|from my art journal (M.A. Reilly, 2016)|
This morning I was listening to The Brian Lehrer Show when I heard Cenk Uygur and Ana Kasparian, hosts of the show "The Young Turks" speaking with Brian. I was stopped when I heard Cenk say this,
"Millennials are far better educated than older listeners and viewers. And so they get their information online which means they can actually do research and they can find out policy positions. If you just watch TV you will find out almost nothing about policy of Hillary Clinton, Bernie Sanders...so that's why millennials were more upset. They were more correct. Their progressive position lost."I was born towards the end of the Baby Boomers and so I am clearly not a millennial (although I have taught hundreds) and according to Cenk I am in the second group--older listeners and viewers--and by default I therefore must be less educated and a poor user of the Internet (apparently the only place one can accomplish research). Perhaps if I tell Columbia this info they will return the dollars I paid while earning a doctorate. But I digress.
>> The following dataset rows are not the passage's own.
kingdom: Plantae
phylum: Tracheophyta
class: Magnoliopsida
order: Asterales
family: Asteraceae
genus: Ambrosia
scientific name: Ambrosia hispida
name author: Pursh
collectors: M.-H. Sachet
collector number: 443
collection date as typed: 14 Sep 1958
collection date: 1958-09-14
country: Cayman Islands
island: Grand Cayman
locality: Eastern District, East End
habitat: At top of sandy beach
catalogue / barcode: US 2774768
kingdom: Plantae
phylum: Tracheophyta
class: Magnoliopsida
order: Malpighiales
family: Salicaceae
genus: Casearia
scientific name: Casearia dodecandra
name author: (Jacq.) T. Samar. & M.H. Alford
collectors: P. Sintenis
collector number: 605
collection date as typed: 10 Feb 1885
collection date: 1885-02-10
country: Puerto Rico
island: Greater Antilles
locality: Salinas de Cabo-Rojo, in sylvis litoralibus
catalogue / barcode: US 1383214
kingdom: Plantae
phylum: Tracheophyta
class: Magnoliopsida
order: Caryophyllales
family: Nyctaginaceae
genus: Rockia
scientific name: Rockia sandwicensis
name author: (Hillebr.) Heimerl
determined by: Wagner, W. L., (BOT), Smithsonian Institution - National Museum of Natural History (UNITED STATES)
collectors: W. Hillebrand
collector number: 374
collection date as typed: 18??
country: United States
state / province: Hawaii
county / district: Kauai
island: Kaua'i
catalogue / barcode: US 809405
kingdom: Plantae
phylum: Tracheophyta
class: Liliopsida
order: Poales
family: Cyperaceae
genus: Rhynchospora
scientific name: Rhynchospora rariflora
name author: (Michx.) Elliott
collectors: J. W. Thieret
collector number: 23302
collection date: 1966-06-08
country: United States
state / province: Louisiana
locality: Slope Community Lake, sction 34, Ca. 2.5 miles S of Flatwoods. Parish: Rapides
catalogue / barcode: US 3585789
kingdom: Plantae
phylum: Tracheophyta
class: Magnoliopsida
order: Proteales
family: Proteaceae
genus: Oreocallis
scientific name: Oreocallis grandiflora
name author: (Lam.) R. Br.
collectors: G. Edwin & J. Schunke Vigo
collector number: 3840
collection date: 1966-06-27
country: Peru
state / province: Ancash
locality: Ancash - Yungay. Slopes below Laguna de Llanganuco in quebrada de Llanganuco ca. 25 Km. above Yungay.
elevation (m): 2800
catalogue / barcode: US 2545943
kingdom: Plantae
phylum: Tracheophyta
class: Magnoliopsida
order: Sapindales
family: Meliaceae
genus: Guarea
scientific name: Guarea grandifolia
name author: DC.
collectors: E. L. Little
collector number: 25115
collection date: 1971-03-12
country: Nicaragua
What is irksome is the faulty thinking that frames these careless words, perhaps tossed out more for effect than for substance. But perhaps not. For this well may be a belief that has become a personal truth for Cenk and perhaps for others too. And isn't it an easy truth to repeat?
We're great. You're misinformed.
But personal truths are not universal. Easy narratives, like Cenk's are often examples of bias, of arrogance. And I felt poorly served by his words for his language was faulty. For example, it is faulty reasoning to assume millennials know more than older voters because they (and apparently only they) can access information via the net. So what? Accessing information should never be confused with reasoning. Reasoning is a rather different animal. Pointing and clicking and even passing the eyes over a brief is not the same thing as deconstructing an argument, researching contrasting points of view, juxtaposing belief alongside fact, considering the weight of bias. Research is never a point and click matter.
Reading a policy brief or as Sanders' situates these--issues, should not be confused with being well informed--in crafting a position of your own, in comparing and contrasting points of views. And though I regularly do use the net (imagine I don't need help of a 20+ to do so), I also value learning through non-electric means as well. As a teacher and professor, I have been listening to the narratives of Baby Boomers, Gen X and Y -ers, Millennials, and most important, those beautiful young minds we have yet to attach a label. Listening matters and I had hoped to hear something compelling in the exchange this morning. Mostly I felt discounted.
Had I a phone at the time what I wanted to say to Cenk was that sloppy thinking does not a revolution make. A revolution requires far more thought. Sloppy thinking mostly divides us unnecessarily, creating camps when we are better served by more humble understandings of other.
You can hear the full exchange among Brian, Cenk and Ana here. Curious what you make of it.